China through the eyes of a Scottish photographer
For those who love travel, particularly rail travel, China in 1987 was a can't-miss kind of place. In 1987, China was still operating steam locomotives on some rail routes, which made people from many countries marvel. Bruce Connolly, a photographer from Scotland, was one of them.
Connolly first came to China in 1987, starting his continuous travelling throughout China. Since then, he has travelled to most parts of China except Fujian, Zhejiang and Jiangxi. Wherever he went, his camera remained by his side. During his journeys in China, Connolly found China very different from what he saw in photographs, which showed Chinese people very conformist in the way they dressed and behaved. Instead, what he saw was that people were friendly, welcoming and wore bright clothes. In the early years of his journey, most Chinese people were fascinated with foreigners visiting China, but now that has changed — in cities such as Beijing and Shanghai, foreigners are no longer curiosities.
Another dramatic change that Connolly has felt in China is the widespread use of new technology.
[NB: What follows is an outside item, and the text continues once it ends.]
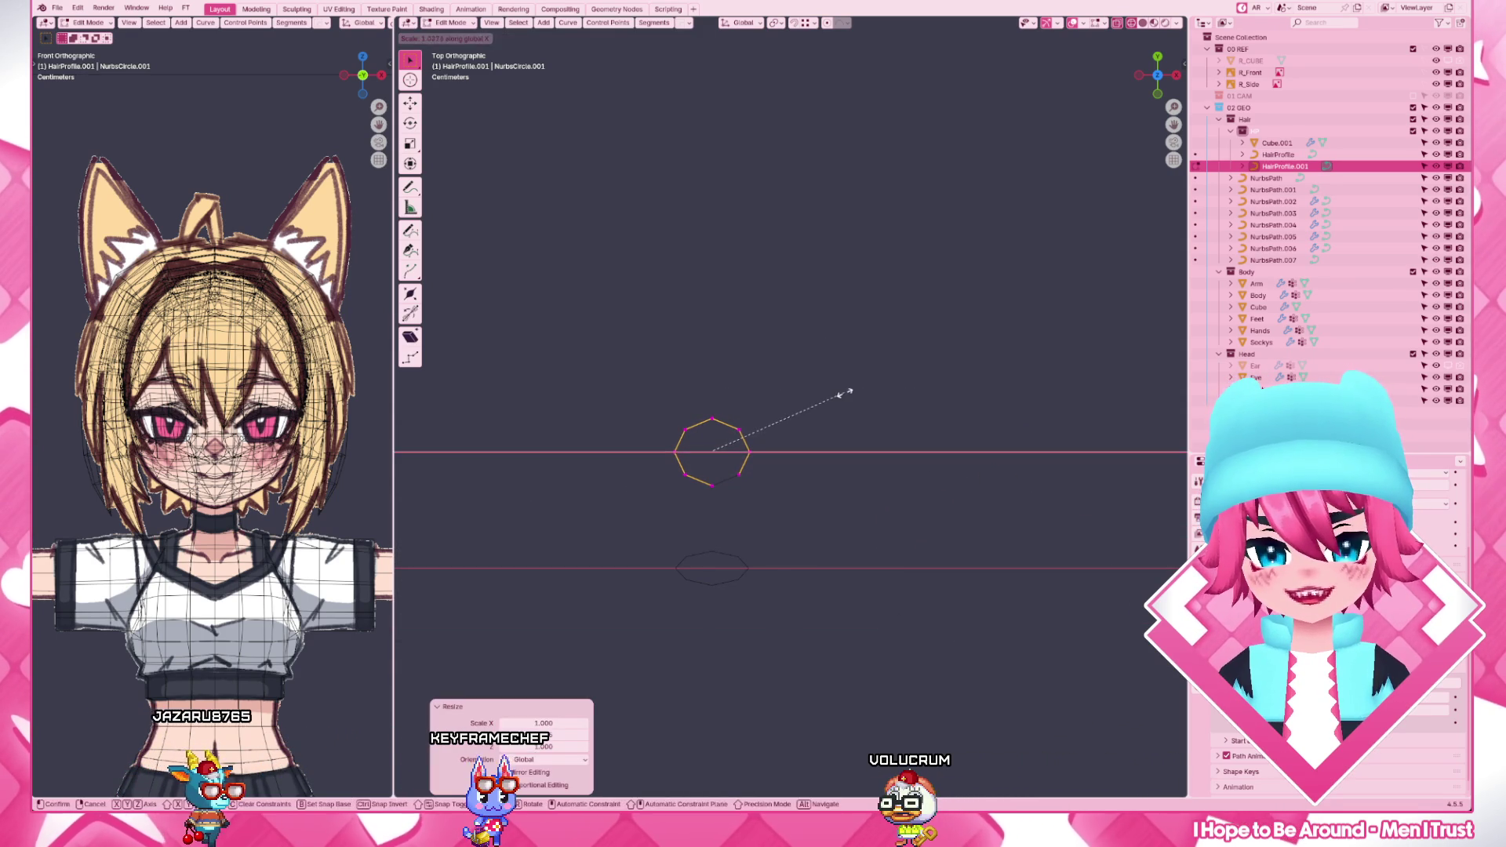
key(y)
click(872, 372)
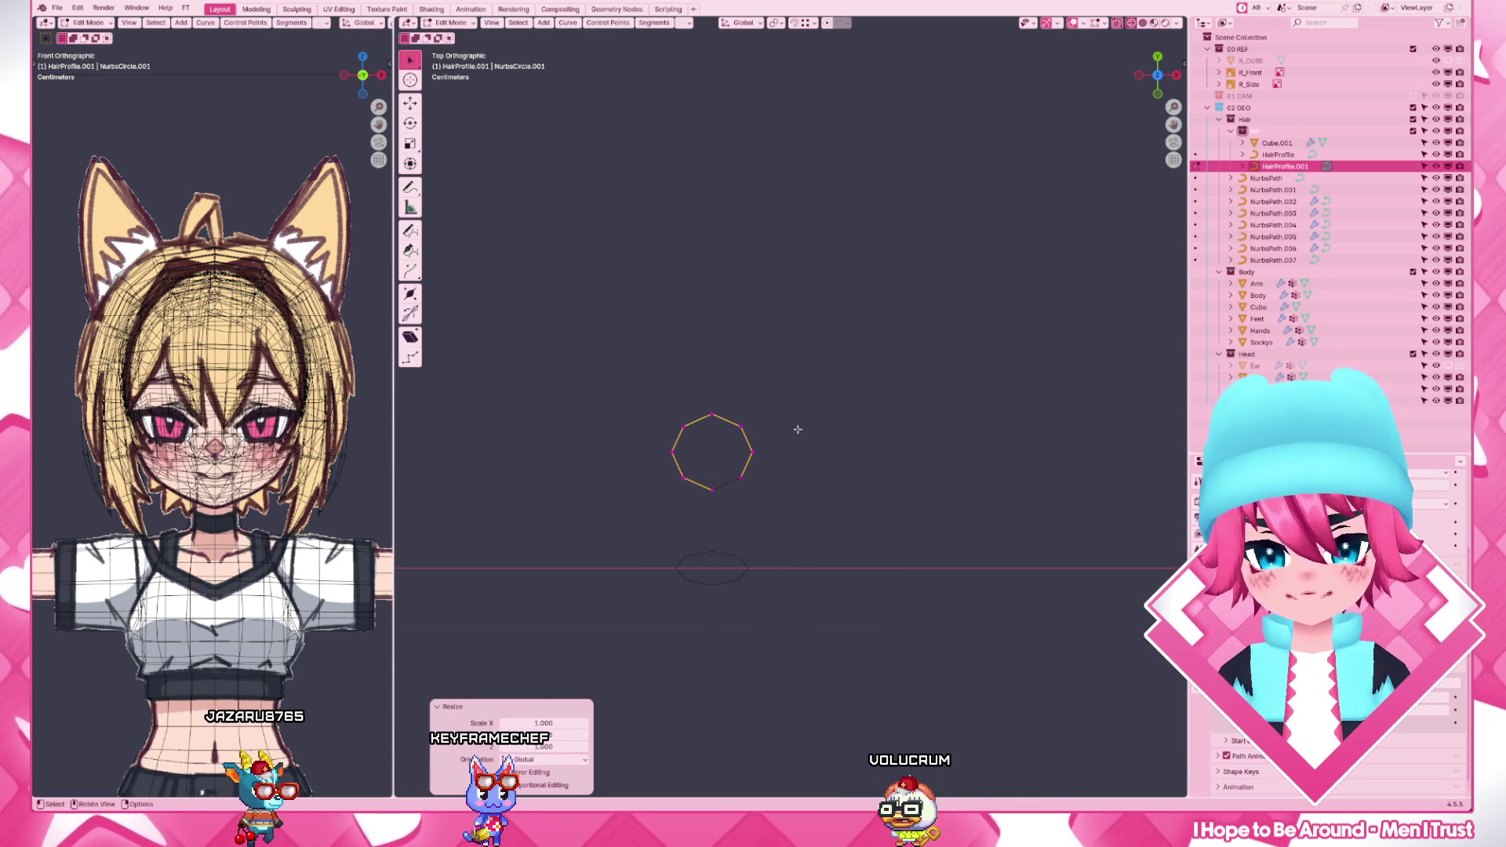
shift+middle_drag(660, 448, 962, 462)
key(Tab)
click(993, 372)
When he travelled south by train from Beijing towards Guangzhou, many of the towns and cities were based on intermediate technology. "Little was what we could call modern by western standards," he said. "But today China has become one of the most tech-savvy societies. People now do everything with their smartphones, and use of cash is almost disappearing."
From 1987 to the present, Connolly has witnessed China's transformation over three decades through his journey. Today he has settled in Beijing and does not regard himself as a foreigner. "China has become my home and I feel very accepted within the country," he said. "Naturally, the conformity images from my childhood are long gone — people are much more individualistic about their dress, travel and lifestyles."